I built an open-source system called Horaculo that analyzes coordination and divergence across financial news sources.
The goal is to quantify narrative alignment, entropy shifts, and historical source reliability.
Pipeline
Fetch 50–100 articles (NewsAPI)
Extract claims (NLP preprocessing)
Generate sentence embeddings (HuggingFace)
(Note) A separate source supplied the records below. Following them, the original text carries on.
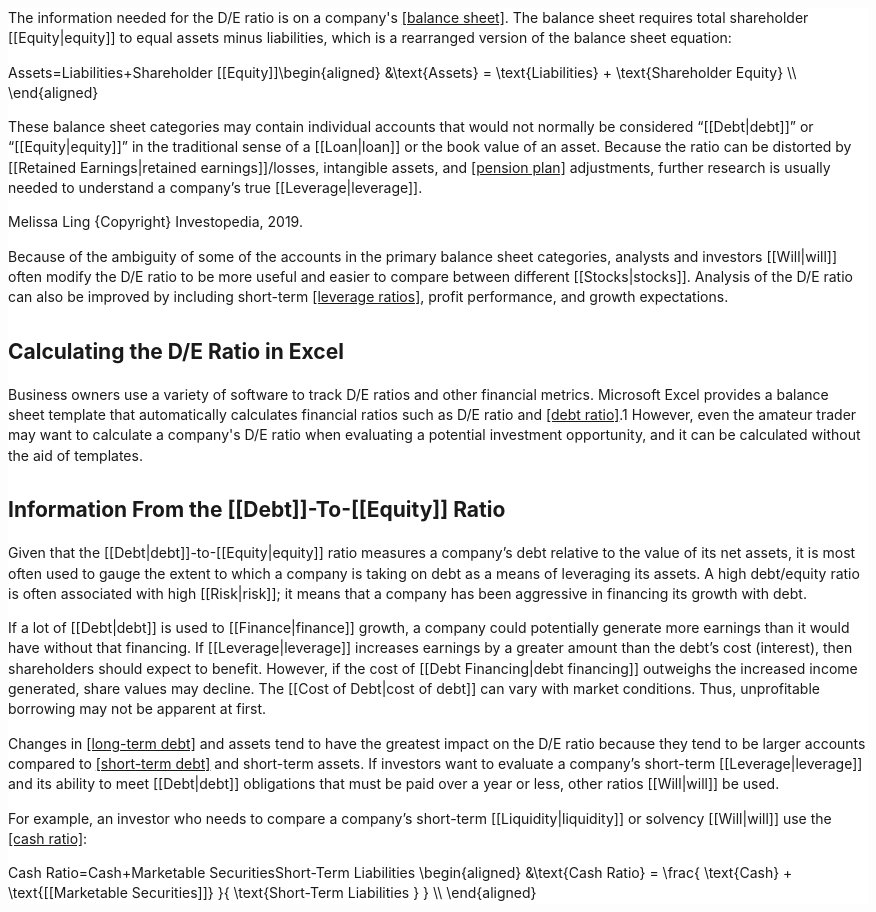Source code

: The information needed for the D/E ratio is on a company's [[balance sheet]](https://www.investopedia.com/terms/b/balancesheet.asp). The balance sheet requires total shareholder [[Equity|equity]] to equal assets minus liabilities, which is a rearranged version of the balance sheet equation:

Assets\=Liabilities+Shareholder [[Equity]]\\begin{aligned} &\\text{Assets} = \\text{Liabilities} + \\text{Shareholder Equity} \\\\ \\end{aligned}

These balance sheet categories may contain individual accounts that would not normally be considered “[[Debt|debt]]” or “[[Equity|equity]]” in the traditional sense of a [[Loan|loan]] or the book value of an asset. Because the ratio can be distorted by [[Retained Earnings|retained earnings]]/losses, intangible assets, and [[pension plan]](https://www.investopedia.com/terms/p/pensionplan.asp) adjustments, further research is usually needed to understand a company’s true [[Leverage|leverage]].

Melissa Ling {Copyright} Investopedia, 2019. 

Because of the ambiguity of some of the accounts in the primary balance sheet categories, analysts and investors [[Will|will]] often modify the D/E ratio to be more useful and easier to compare between different [[Stocks|stocks]]. Analysis of the D/E ratio can also be improved by including short-term [[leverage ratios]](https://www.investopedia.com/terms/l/leverageratio.asp), profit performance, and growth expectations.

## Calculating the D/E Ratio in Excel

Business owners use a variety of software to track D/E ratios and other financial metrics. Microsoft Excel provides a balance sheet template that automatically calculates financial ratios such as D/E ratio and [[debt ratio]](https://www.investopedia.com/terms/d/debtratio.asp).1 However, even the amateur trader may want to calculate a company's D/E ratio when evaluating a potential investment opportunity, and it can be calculated without the aid of templates.

## Information From the [[Debt]]-To-[[Equity]] Ratio

Given that the [[Debt|debt]]-to-[[Equity|equity]] ratio measures a company’s debt relative to the value of its net assets, it is most often used to gauge the extent to which a company is taking on debt as a means of leveraging its assets. A high debt/equity ratio is often associated with high [[Risk|risk]]; it means that a company has been aggressive in financing its growth with debt.

If a lot of [[Debt|debt]] is used to [[Finance|finance]] growth, a company could potentially generate more earnings than it would have without that financing. If [[Leverage|leverage]] increases earnings by a greater amount than the debt’s cost (interest), then shareholders should expect to benefit. However, if the cost of [[Debt Financing|debt financing]] outweighs the increased income generated, share values may decline. The [[Cost of Debt|cost of debt]] can vary with market conditions. Thus, unprofitable borrowing may not be apparent at first.

Changes in [[long-term debt]](https://www.investopedia.com/terms/l/longtermdebt.asp) and assets tend to have the greatest impact on the D/E ratio because they tend to be larger accounts compared to [[short-term debt]](https://www.investopedia.com/terms/s/shorttermdebt.asp) and short-term assets. If investors want to evaluate a company’s short-term [[Leverage|leverage]] and its ability to meet [[Debt|debt]] obligations that must be paid over a year or less, other ratios [[Will|will]] be used.

For example, an investor who needs to compare a company’s short-term [[Liquidity|liquidity]] or solvency [[Will|will]] use the [[cash ratio]](https://www.investopedia.com/terms/c/cash-ratio.asp):

Cash Ratio\=Cash+Marketable SecuritiesShort-Term Liabilities \\begin{aligned} &\\text{Cash Ratio} = \\frac{ \\text{Cash} + \\text{[[Marketable Securities]]} }{ \\text{Short-Term Liabilities } } \\\\ \\end{aligned}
Compute cosine similarity in C++ (AVX2 + INT8 quantization)
Cluster narratives
Compute entropy + coordination metrics
Weight results using historical source credibility
Output structured JSON signals
Example Output (query: “oil”)
Json
Copiar código
{
"verdict": {
"winner_source": "Reuters",
"intensity": 0.85,
"entropy": 1.92
},
"psychology": {
"mood": "Fear",
"is_trap": true,
"coordination_score": 0.72
}
}
What it measures
Intensity → narrative divergence
Entropy → informational disorder
Coordination score → cross-source alignment
Credibility weighting → historical consensus accuracy per source
Performance
1.4s per query (~10 sources)
~100 queries/min
~150MB memory footprint
Python-only version was ~12s
C++ optimizations:
INT8 embedding quantization (4x size reduction)
AVX2 SIMD vectorized cosine similarity
PyBind11 integration layer
Storage
SQLite (local memory)
Optional Postgres
Each source builds a rolling credibility profile:
Json
Copiar código
{
"source": "Reuters",
"total_scans": 342,
"consensus_hits": 289,
"credibility": 0.85
}
Open Source (MIT)
GitHub: [
https://github.com/ANTONIO34346/HORACULO]
I'm particularly interested in feedback on:
The entropy modeling approach
Coordination detection methodology
Whether FAISS would be a better fit than the current SIMD engine
Scalability strategies for 100k+ embeddings